Wednesday, 19 April 2017

Theories of Surplus Value, Part I, Chapter 4 - Part 44

Ganilh recognises that the basis of capitalist wealth is commodity production, but he expresses this in a confused manner. He writes,

““There is in truth no wealth for individuals and for peoples, except when each labours for all” (that is to say, when his labour takes the form of general social labour, for in any other meaning this would be nonsense; since, except in the form of general social labour, an iron manufacturer does not work for all, but only for consumers of iron); “and all for each” (p 207), but Marx points out that what this means is that the concrete labour of each individual must be reduced to abstract labour. The producer of iron does not labour for all, but only for the buyers of iron, and its clear that all do not work for each because total production is divided into a range of individual products, and each individual person does not buy all products, but only specific products. 

All work for each only on the basis that all production becomes co-operative, and on the basis that the abstract labour contained in any product is comparable to that in every other product.
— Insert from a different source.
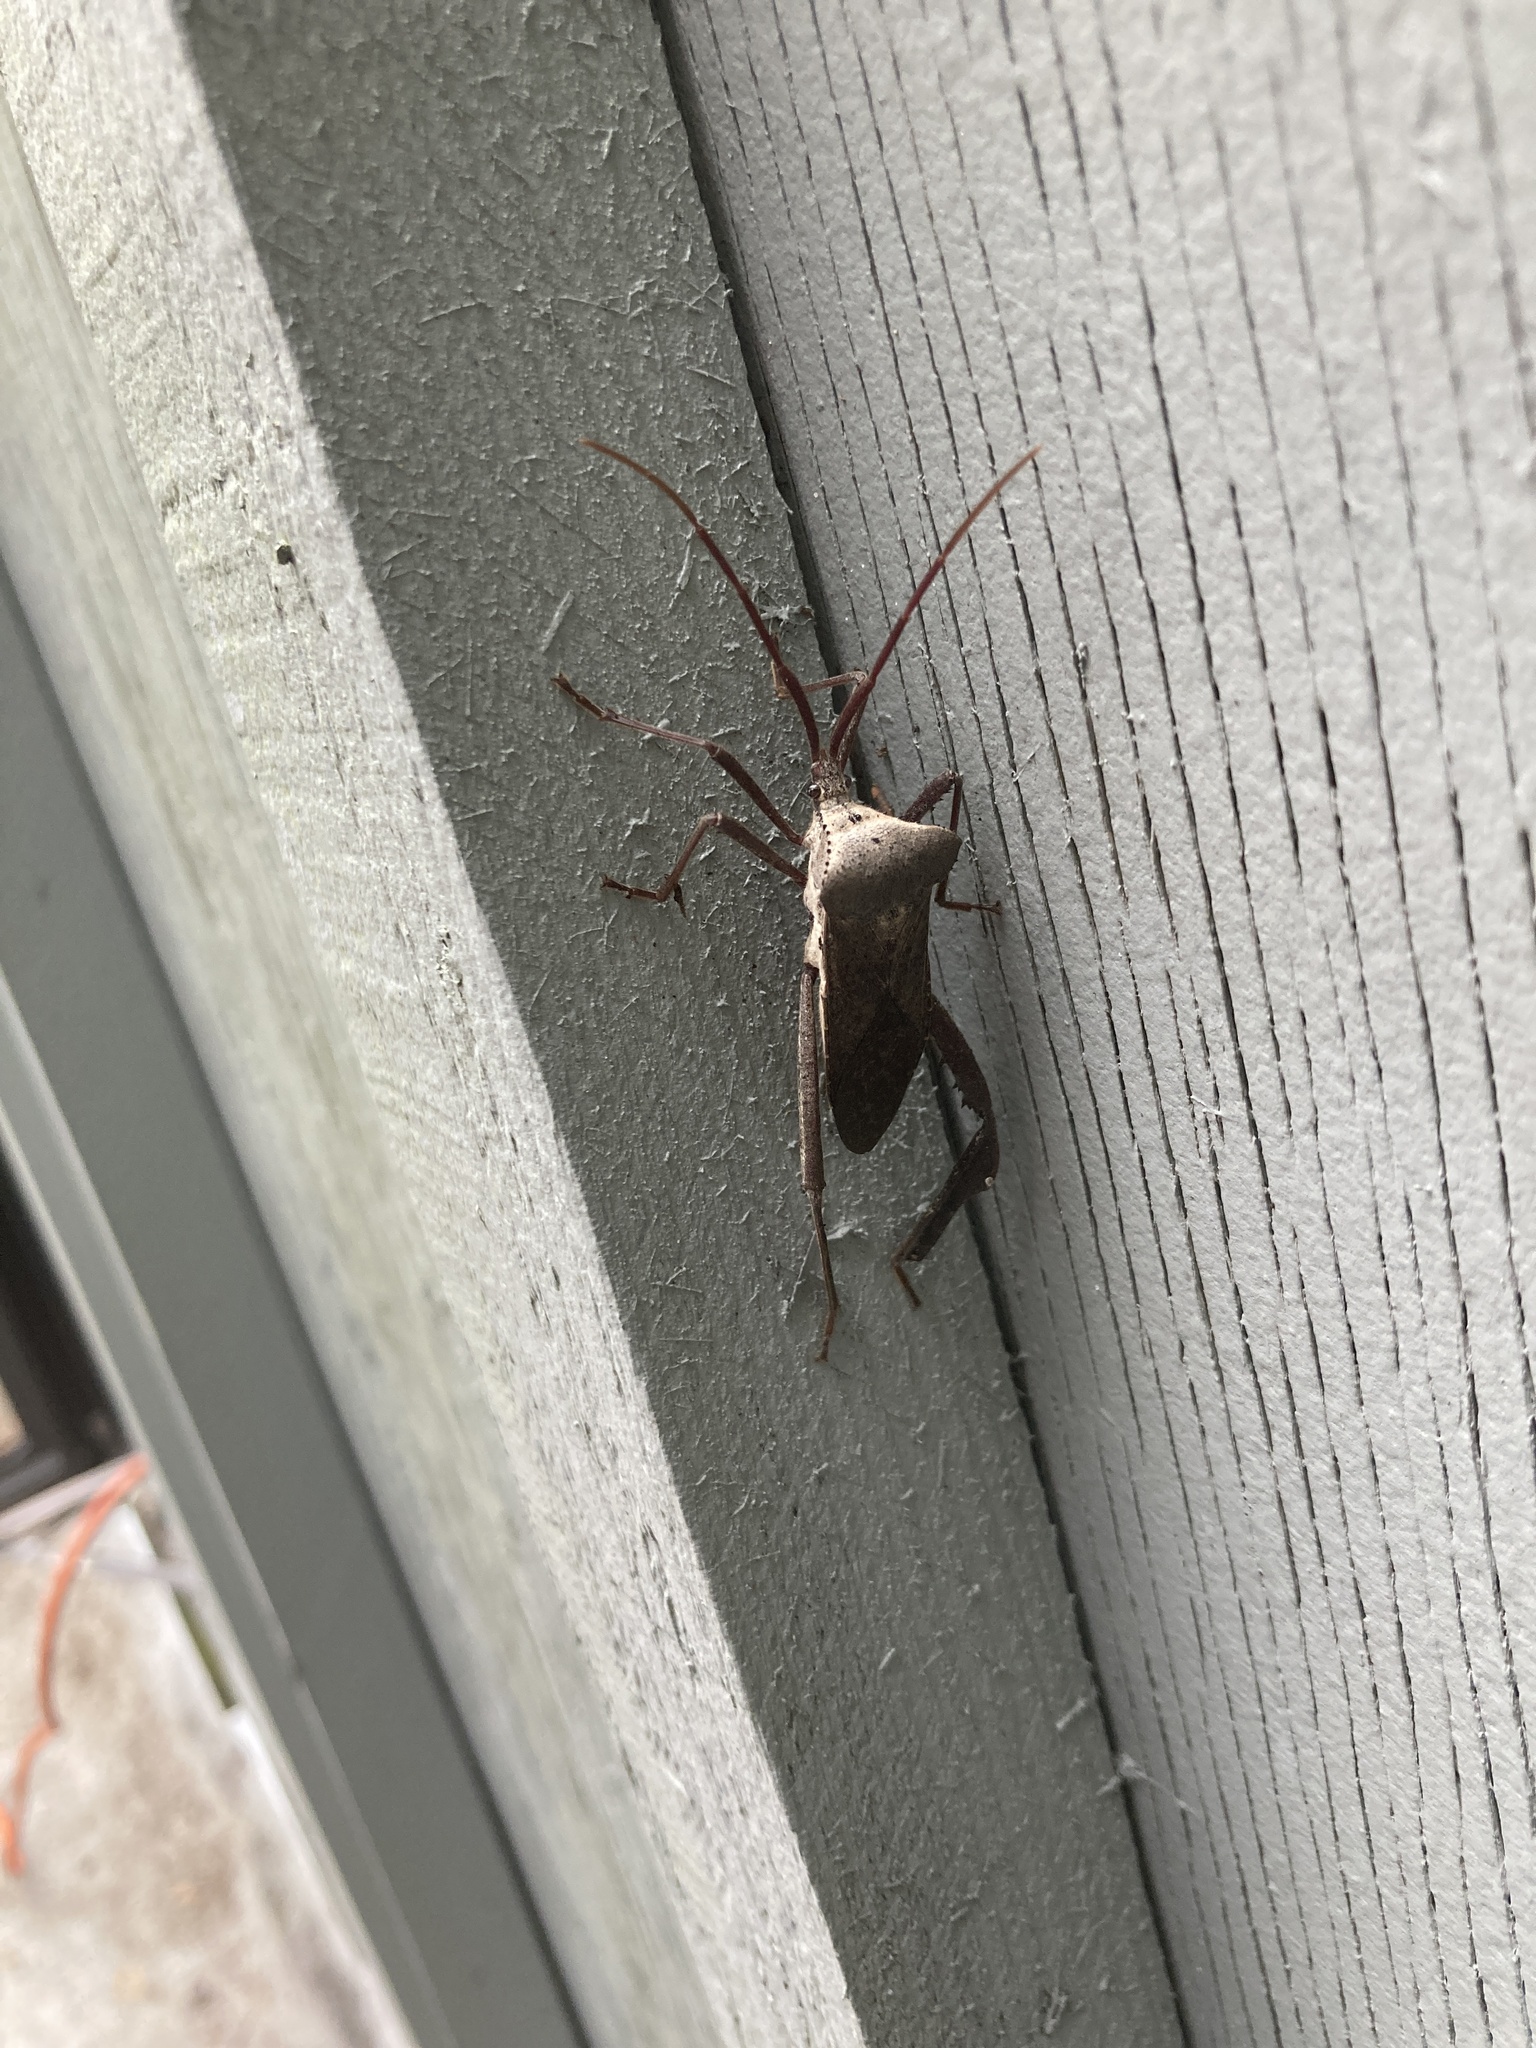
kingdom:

“... what this means is therefore only that each special product takes on a form in which it exists for everyone; and it only exists in this form, not because as a special product it is distinct from the product of each other person, but because it is identical with it; that is, once more the form of social labour as it exists on the basis of commodity production.” (p 207)

Ganilh has a purely subjective view of exchange value – much like that of neoclassical economics, which equates exchange value with market price, as being whatever commodities exchange for. If A exchanges for a lot of B,C,D then it has a high exchange value. Moreover, for Ganhilh, wealth and exchange value are identical. But, as Marx continues to explain, if value only exists because of exchange, then if we take the totality of commodities, they have no exchange value!

“Exchange-value consists of the relative proportion in which products exchange for each other. The total quantity of products has therefore no exchange-value, since it is not exchanged for anything. Hence, society, whose wealth consists of exchange-values, has no wealth. Consequently it follows not only, as Ganilh himself concludes, that the “national wealth, which is composed of the exchange-values of labour” (p.108), can never rise and can never fall in exchange-value ( therefore there is no surplus-value), but that it has no exchange-value whatever, and so is not wealth, since wealth consists only of exchangeable values.” (p 208)

If, on the other hand, we take the total of those products and consider them as values outside of exchange, it is quite clear that this value continues to exist, whether or not they are exchanged or simply consumed. The coal producer, who uses a portion of their output to fuel their steam engines, does not exchange the coal as a commodity, but uses it for their own productive-consumption, in just the same way that a peasant farmer uses a part of their output of wheat as seed, to replace that used in growing the wheat. Yet, in both cases, its clear that both the coal and the wheat have value, despite taking no part in commodity exchange.

The totality of production, whether exchanged or not has value, determined by the labour-time required for its production. That value can be expressed as an amount of exchange value, again whether it is exchanged or not, simply by equating it with money. The commodities have exchange value, not because they are exchanged, but because irrespective of whether they are exchanged, they have value as a product of labour, and the relation of these values determines that exchange value.